Latest News Editor's Choice


News / National

Marange torture camps , 'cheap propaganda from the BBC': Mpofu

by Moyo Roy
10 Aug 2011 at 08:35hrs | Views
Zimbabwe Mines Minister Obert Mpofu has denied BBC Panorama allegation of torture camps in Marange, calling it "cheap propaganda from the BBC."

"The British government is fighting a losing battle. It wants our diamonds to be banned from the international market. But I know that the world will not be fooled," Mpofu told a German news group.

The BBC report also detailed how hundreds of people were shot and killed in a 2008 'clean up' operation at the diamond fields, which ZANU PF officials have insisted never happened. Panorama spoke to a former soldier who explained how the military was deployed to shoot everyone panning for diamonds. The show also obtained a hand written copy of a mortuary report from 2008, revealing the scores of people killed in the operation.

Mike Davis from rights group Global Witness told SW Radio Africa on Tuesday the BBC report vindicates what his group and other civil society groups have been saying for years, that Chiadzwa is the site of serious human rights abuses. He explained that ideally the Kimberley Process (KP) which monitors the diamond trade, should take "a more robust approach to investigate these allegations and ensure that Zimbabwe meets the standards of trade it is supposed to uphold."

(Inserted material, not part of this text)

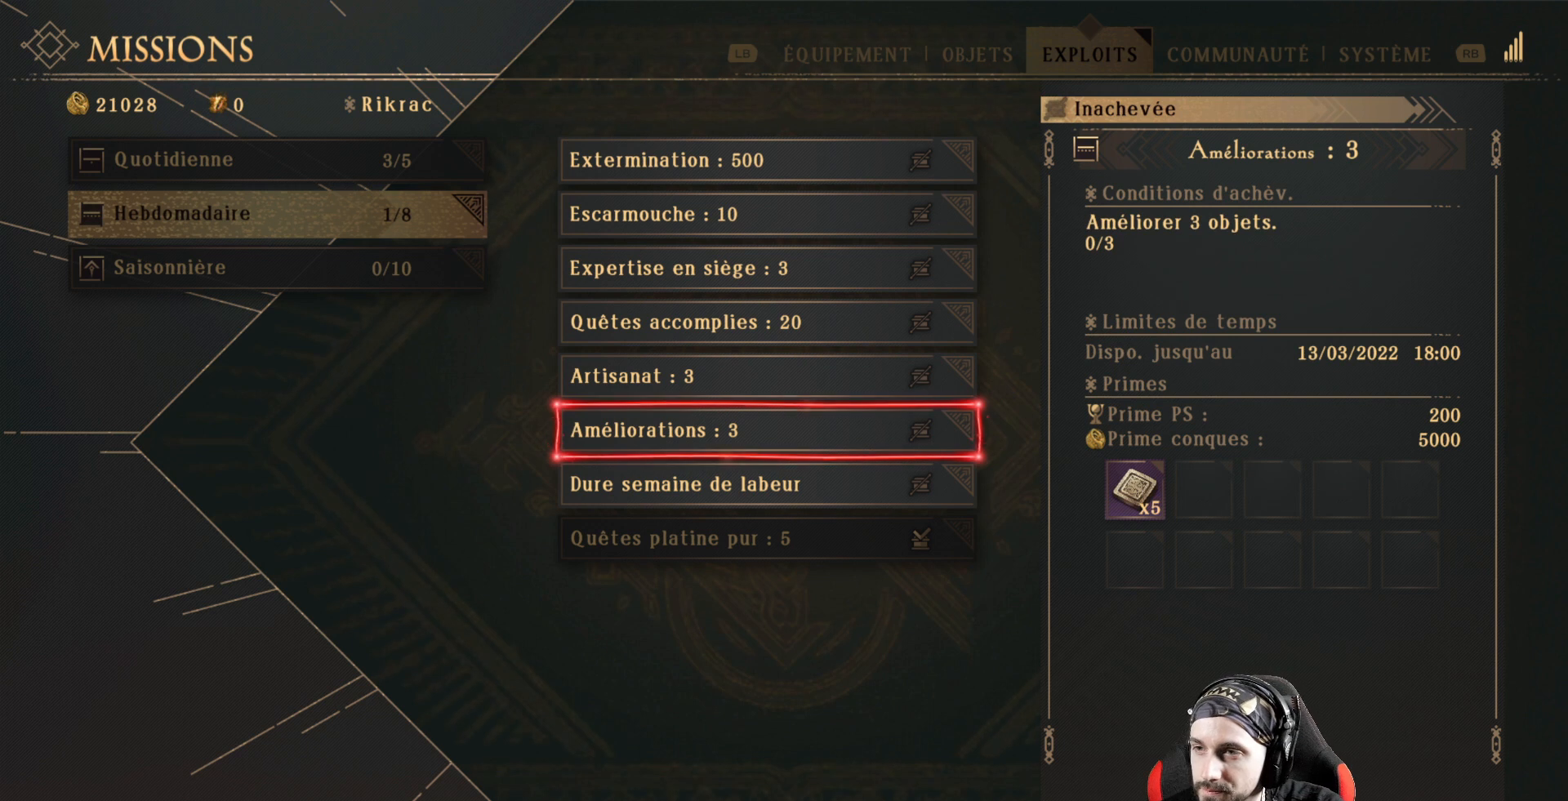
{"buttons": [], "left_stick": "center", "right_stick": "center", "events": []}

"But the KP has failed miserably with regards to Zimbabwe. They are facing a serious threat to their credibility and I am not optimistic that it will do anything. Any response will likely be muted," Davis said.

The BBC report comes as the European Union (EU) prepares to lift a ban on Zimbabwe diamonds, in place since 2009 over human rights abuses at Chiadzwa. But the EU has now decided that two mines there now meet international standards, despite the continued reports of violence and smuggling at the diamond fields.

Davis said the EU has always been a weak link in trying to ensure respect for human rights in Zimbabwe's diamond trade, saying their position "is influenced by countries with a stake in the trade, like Belgium." He explained that civil society and diamond consumers now have an important role to play to keep lobbying the KP over Zimbabwe.

Analyst Clifford Mashiri meanwhile said that, while the evidence obtained by the BBC is welcome, any movement towards investigations of these atrocities will depend on the KP.

"The ball is in the KP's court and they have shown that they want the Zimbabwe issue sorted out as quickly as possible. We shall have to wait and see what they decide," Mashiri said.